Everyone knew I was going to have a baby, as I’d had an udder for at least six weeks. Our people checked on me at 10.15 last Monday night, so seeing my opportunity to give birth without them knowing anything about it, I produced Merrivale in the middle of the night. She’s a mid brown colour, similar to me, and quite fluffy. Her face markings are like Long Meg’s.
What’s becoming the llama-mother-and-baby-routine here was kicked into action: put mother and cria in a pen with hay and water, and lock the rest of the herd in the yard so I didn’t miss them. Everyone expects the regular routine to change a bit when a cria comes along, and no-one seems to mind being locked in for a night to keep the mother company.

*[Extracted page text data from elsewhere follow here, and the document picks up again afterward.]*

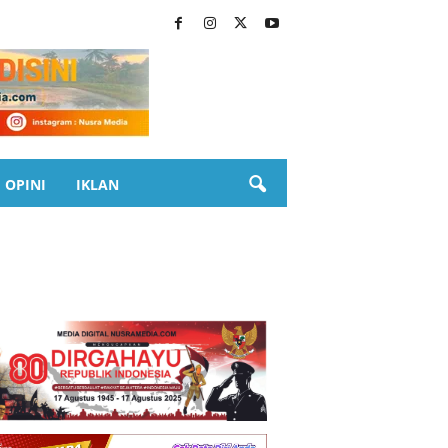
OPINI
IKLAN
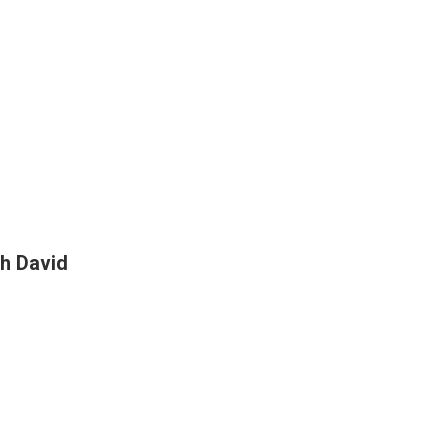
h David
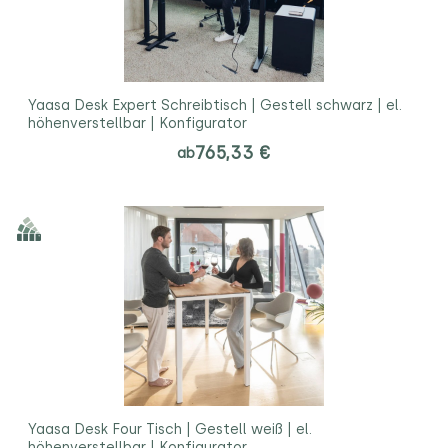
Yaasa Desk Expert Schreibtisch | Gestell schwarz | el.
höhenverstellbar | Konfigurator
765,33 €
ab
Yaasa Desk Four Tisch | Gestell weiß | el.
höhenverstellbar | Konfigurator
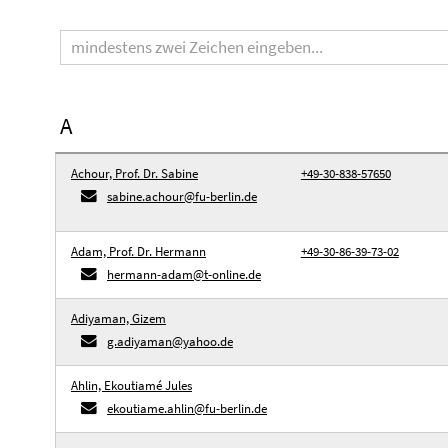
Suchbegriff
A
Achour, Prof. Dr. Sabine
+49-30-838-57650
sabine.achour@fu-berlin.de
Adam, Prof. Dr. Hermann
+49-30-86-39-73-02
hermann-adam@t-online.de
Adiyaman, Gizem
g.adiyaman@yahoo.de
Ahlin, Ekoutiamé Jules
ekoutiame.ahlin@fu-berlin.de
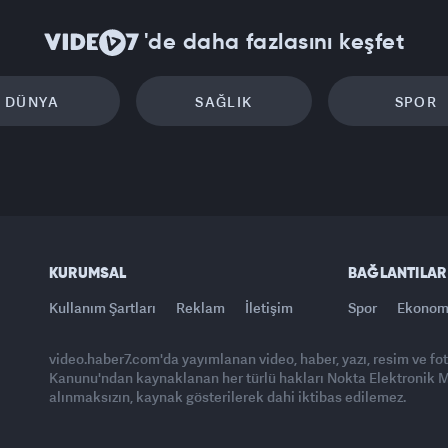
'de daha fazlasını keşfet
DÜNYA
SAĞLIK
SPOR
KURUMSAL
BAĞLANTILAR
Kullanım Şartları
Reklam
İletişim
Spor
Ekonom
video.haber7.com'da yayımlanan video, haber, yazı, resim ve fo
Kanunu'ndan kaynaklanan her türlü hakları Nokta Elektronik Med
alınmaksızın, kaynak gösterilerek dahi iktibas edilemez.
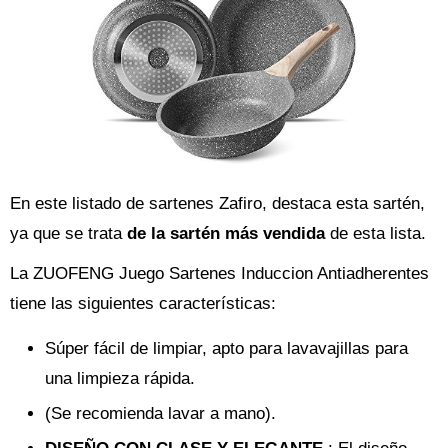
En este listado de sartenes Zafiro, destaca esta sartén,
ya que se trata
de la sartén más vendida
de esta lista.
La ZUOFENG Juego Sartenes Induccion Antiadherentes
tiene las siguientes características:
Súper fácil de limpiar, apto para lavavajillas para
una limpieza rápida.
(Se recomienda lavar a mano).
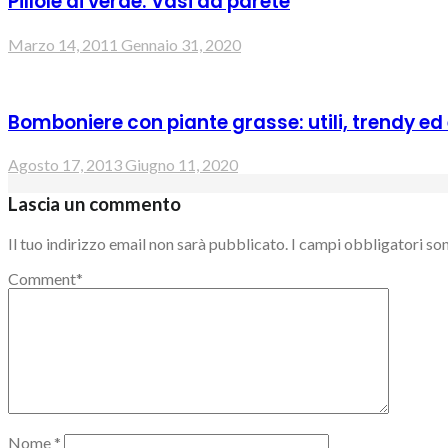
Pillole di verde: Vasi da parete
Marzo 14, 2011
Gennaio 31, 2020
Bomboniere con piante grasse: utili, trendy ed
Agosto 17, 2013
Giugno 11, 2020
Lascia un commento
Il tuo indirizzo email non sarà pubblicato.
I campi obbligatori so
Comment
*
Nome
*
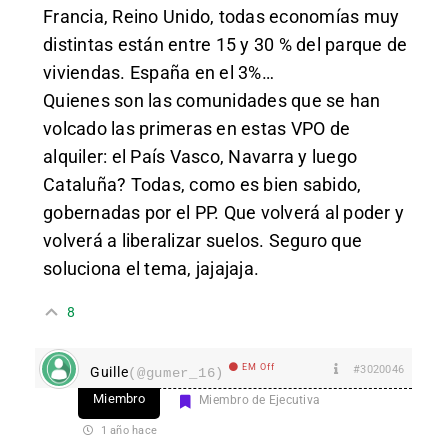
Francia, Reino Unido, todas economías muy
distintas están entre 15 y 30 % del parque de
viviendas. España en el 3%…
Quienes son las comunidades que se han
volcado las primeras en estas VPO de
alquiler: el País Vasco, Navarra y luego
Cataluña? Todas, como es bien sabido,
gobernadas por el PP. Que volverá al poder y
volverá a liberalizar suelos. Seguro que
soluciona el tema, jajajaja.
8
EM Off
#3020046
Guille
(@gumer_16)
Miembro
Miembro de Ejecutiva
1 año hace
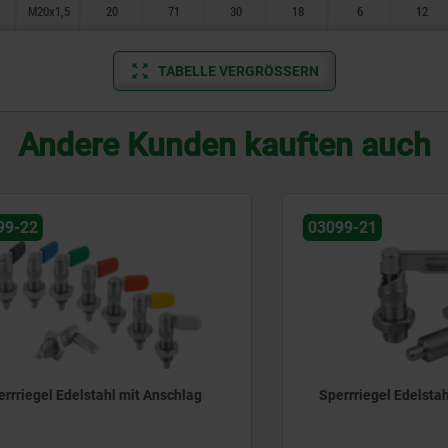
M20x1,5
20
71
30
18
6
12
TABELLE VERGRÖSSERN
Andere Kunden kauften auch
03099-21
el Edelstahl mit Anschlag
Sperrriegel Edelstahl mit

Merrivale is quite small (though not as small as Kennett was) and this is probably because she’s my first cria. She feeds a lot and is putting on weight. As she’s not a week old, she’s a bit awkward on her legs, but then she’ll hare off and give her muscles some good exercise.
We’ve all gone back to Bottom Field near the stream and from there we can see the fourteenth llama at Old King Street Farm. He is called Pepsi, and is older than everyone else here, even Ringsbury. He stays in Oak Field and spends most of the time on his own, but every so often one of the girls goes to visit him so she can mate with him. Pepsi has been with us a month, and the girls quite like him. I’m not so sure that the boys do and there have been snorting and clucking competitions between Pepsi and Ringsbury and Silbury.
Maes Howe is of course a great auntie, and Callanish seems to have calmed down with this third baby of the year. She hasn’t tried to steal Merrivale like she tried to take Croft Ambrey from Maes Howe! It’s a shame for Callanish and Doll Tor that they didn’t have babies this year. They are the oldest girls, and we all hoped they might be pregnant. Maybe next year.
In Bottom Field we sometimes run a crèche for the youngsters so you’ll see all three mothers and their cria in one corner of the field. All us aunties help each other out, and it gives the youngsters a chance to feed from mother or to graze.
See how much Croft Ambrey has grown since he was born in May! Maes Howe is very proud of him.
Merrivale is lovely and I usually keep her near me. As soon as she’s out of sight I call to her with a deep hum, so she comes running.
I need to feed her now, so I’ve got to go, but we’ll let you have more llama chat soon.